The work offers another rare virtue in Argentine publications: it brings together articles that visualize tensions between them, such as the one signed by Ignacio Aguiló, who, when addressing Grete Stern's series on the aborigines of the Chaco region, makes a critical rereading of a text Foundation on the subject, "Grete Stern and the paisanos of the Gran Chaco", written by Luis Priamo for the edition of the book Aborígenes del Gran Chaco. Fotografías de Grete Stern (Fundación Antorchas - Fundación CEPPA. Buenos Aires. 2005). Aguiló seeks to detach himself from the biographical power of the photographer to place his work among the aborigines of northern Argentina within a historical journey of those practices developed in that region since the end of the 19th century with the ethnographic use of images and in parallel, the rise of the postcards.
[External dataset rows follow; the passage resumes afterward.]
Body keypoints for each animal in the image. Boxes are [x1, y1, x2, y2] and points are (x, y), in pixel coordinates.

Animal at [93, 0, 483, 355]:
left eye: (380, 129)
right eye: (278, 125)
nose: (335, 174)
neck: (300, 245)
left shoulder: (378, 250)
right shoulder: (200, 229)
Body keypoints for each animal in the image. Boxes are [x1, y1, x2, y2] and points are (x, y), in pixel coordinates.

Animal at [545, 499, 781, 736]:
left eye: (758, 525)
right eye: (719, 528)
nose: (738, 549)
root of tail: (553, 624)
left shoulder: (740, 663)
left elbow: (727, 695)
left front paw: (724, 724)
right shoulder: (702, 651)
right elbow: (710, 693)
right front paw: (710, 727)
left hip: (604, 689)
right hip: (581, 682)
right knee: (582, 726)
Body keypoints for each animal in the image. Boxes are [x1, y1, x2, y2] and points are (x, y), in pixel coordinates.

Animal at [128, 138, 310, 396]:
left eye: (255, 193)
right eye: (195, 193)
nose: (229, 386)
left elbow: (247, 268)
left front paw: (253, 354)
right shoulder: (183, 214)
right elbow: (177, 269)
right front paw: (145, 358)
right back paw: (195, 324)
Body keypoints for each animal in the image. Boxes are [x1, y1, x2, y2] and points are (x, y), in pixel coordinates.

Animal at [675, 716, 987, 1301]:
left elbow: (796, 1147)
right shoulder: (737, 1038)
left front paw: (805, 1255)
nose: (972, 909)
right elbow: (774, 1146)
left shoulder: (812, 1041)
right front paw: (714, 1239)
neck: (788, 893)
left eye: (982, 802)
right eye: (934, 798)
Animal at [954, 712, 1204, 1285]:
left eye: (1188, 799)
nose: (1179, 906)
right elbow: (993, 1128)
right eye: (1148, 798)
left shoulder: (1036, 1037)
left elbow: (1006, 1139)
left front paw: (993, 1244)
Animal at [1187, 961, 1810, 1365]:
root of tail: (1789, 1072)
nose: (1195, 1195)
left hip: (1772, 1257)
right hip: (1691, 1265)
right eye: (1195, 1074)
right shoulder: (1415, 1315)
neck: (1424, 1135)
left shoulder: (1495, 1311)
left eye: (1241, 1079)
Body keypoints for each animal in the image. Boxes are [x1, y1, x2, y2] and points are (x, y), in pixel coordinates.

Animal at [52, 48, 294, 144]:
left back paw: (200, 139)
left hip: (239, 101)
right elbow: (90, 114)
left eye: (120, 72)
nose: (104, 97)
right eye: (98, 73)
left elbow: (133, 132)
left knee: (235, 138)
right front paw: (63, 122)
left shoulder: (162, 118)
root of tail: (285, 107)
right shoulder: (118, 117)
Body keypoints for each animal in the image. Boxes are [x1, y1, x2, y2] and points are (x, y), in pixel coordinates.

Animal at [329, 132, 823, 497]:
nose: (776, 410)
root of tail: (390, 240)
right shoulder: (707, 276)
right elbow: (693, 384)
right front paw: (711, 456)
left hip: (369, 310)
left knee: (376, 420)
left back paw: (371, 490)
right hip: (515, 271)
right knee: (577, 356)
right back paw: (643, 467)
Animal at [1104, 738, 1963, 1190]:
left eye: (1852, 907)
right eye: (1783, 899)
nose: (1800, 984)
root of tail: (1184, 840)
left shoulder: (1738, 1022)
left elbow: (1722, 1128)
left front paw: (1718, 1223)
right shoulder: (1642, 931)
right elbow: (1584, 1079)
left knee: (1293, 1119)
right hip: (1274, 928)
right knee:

For Aguiló, Grete Stern represents the break in the scientific tenor of these photographic records, giving rise to a new visuality.


In the same way, Natalia Brizuela's essay -"Grete Stern, Horacio Coppola and the question of modern photography in Argentina"- sets out from the beginning "to question a very specific presumption that organizes the stories that are told about Argentine photography: the so-called 'modernity' that critics past and present have consistently seen at work in the photographic practices of Horacio Coppola and Grete Stern from about 1927 to 1967. " Brizuela's contribution proceeds with rigor on certain topics installed at the academic and market level, such as the artistic union of both authors, Coppola and Stern - in that hierarchical order - reunited "in a perfect combo"; in his opinion, in an error that she is responsible for dismembering.


The artistic and historical richness of Stern and Coppola allows us to find new perspectives and also to enunciate other research spaces not yet carried out, such as the one indicated by Uslenghi about a comparative study of Grete Stern's self-portraits, “a job to do”. The intervention of Alejandra Uslenghi, beyond editing with Brizuela, contributes with a meticulous approach to collage -the photomontages- as an artistic expression, from a historical and gender perspective.


In these new approaches and cross-glances, as well as in the dialogue they pose with the archive of “historical” texts that is made available to the reader, our judgment about The camera as a method is based: an essential reading title for the knowledge of photography and Argentine "modern" art.